■ **YOUR INSTRUCTIONS**: In the blog post about mosquito bites, what does the Buddhist teacher Pema Chodron say meditation is like?

■ **STUDY TEXT**:

============================================================

Sunday, January 3, 2010
To scratch or not to scratch?"...
i am convinced there is only 1 mosquito, that appears in many places in multitudinous forms. every time you kill one it is reborn again within 30 seconds.
especially the one who buzzes in your ears at night time when you are trying to sleep.
my feet are on fire from the network of red bites...i try not to scratch the itch.
before i left for india, i was listening to a cd of a a buddhist teacher, pema chodron. she said meditation is like learning not to scratch the itch. we all have thought patterns that are incredibly uncomfortable, fear, anxiety, anger, sadness. we get agitated and want to scratch them, to react. instead, in meditation, we learn to sit still and witness the thought forms, to patiently observe the discomfort.
ah, there it is.
the burning itch of my feet.
hello burning itch.
i see you are there.
i feel you.
i choose not to scratch you because it will only agitate me more.

============================================================

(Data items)
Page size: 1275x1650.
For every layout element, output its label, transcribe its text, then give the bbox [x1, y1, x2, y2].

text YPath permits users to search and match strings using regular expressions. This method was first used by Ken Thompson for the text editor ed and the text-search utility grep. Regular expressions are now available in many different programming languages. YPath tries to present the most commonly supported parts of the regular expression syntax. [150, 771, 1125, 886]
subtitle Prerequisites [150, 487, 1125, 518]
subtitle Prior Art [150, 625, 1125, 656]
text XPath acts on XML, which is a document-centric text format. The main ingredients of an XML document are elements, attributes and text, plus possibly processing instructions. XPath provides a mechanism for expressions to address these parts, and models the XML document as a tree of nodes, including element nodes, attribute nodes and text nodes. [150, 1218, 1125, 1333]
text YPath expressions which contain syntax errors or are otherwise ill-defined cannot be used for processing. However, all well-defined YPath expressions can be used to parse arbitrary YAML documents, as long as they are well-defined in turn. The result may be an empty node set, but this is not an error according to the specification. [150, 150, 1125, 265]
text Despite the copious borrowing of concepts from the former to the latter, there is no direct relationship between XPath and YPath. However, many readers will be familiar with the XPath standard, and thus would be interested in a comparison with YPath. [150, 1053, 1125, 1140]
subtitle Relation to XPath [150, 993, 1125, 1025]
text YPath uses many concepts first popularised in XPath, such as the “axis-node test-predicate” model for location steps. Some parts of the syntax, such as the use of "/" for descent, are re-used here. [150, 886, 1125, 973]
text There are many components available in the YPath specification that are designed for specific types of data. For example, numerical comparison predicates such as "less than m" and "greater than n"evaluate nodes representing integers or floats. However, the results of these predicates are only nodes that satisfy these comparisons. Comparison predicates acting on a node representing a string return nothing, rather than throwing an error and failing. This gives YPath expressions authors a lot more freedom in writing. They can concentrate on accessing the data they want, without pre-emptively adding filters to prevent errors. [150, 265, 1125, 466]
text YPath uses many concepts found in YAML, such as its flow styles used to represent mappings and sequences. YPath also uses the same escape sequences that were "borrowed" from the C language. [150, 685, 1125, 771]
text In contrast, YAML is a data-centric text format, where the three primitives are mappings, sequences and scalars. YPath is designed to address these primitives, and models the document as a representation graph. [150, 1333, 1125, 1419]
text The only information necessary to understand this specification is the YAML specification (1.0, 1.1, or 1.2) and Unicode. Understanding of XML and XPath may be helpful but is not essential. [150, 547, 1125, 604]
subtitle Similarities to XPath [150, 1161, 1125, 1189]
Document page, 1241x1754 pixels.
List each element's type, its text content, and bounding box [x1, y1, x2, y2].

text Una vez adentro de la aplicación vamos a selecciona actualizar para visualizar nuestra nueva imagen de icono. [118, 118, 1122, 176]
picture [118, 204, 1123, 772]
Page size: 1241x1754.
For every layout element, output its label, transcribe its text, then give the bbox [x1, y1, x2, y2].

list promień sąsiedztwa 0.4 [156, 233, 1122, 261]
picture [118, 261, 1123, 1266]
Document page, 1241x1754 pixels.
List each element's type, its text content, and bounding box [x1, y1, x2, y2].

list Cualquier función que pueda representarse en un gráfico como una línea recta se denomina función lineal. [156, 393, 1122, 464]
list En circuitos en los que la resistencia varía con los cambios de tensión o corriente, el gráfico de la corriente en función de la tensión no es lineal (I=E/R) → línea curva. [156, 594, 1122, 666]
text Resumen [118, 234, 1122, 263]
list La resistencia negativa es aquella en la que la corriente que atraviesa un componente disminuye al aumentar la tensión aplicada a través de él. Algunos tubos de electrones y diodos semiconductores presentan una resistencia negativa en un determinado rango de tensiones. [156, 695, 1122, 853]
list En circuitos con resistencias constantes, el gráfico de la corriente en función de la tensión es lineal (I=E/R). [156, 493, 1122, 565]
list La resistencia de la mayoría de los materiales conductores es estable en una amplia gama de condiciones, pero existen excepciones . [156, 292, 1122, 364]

============================================================

■ **SOLUTION**: Learning not to scratch the itch.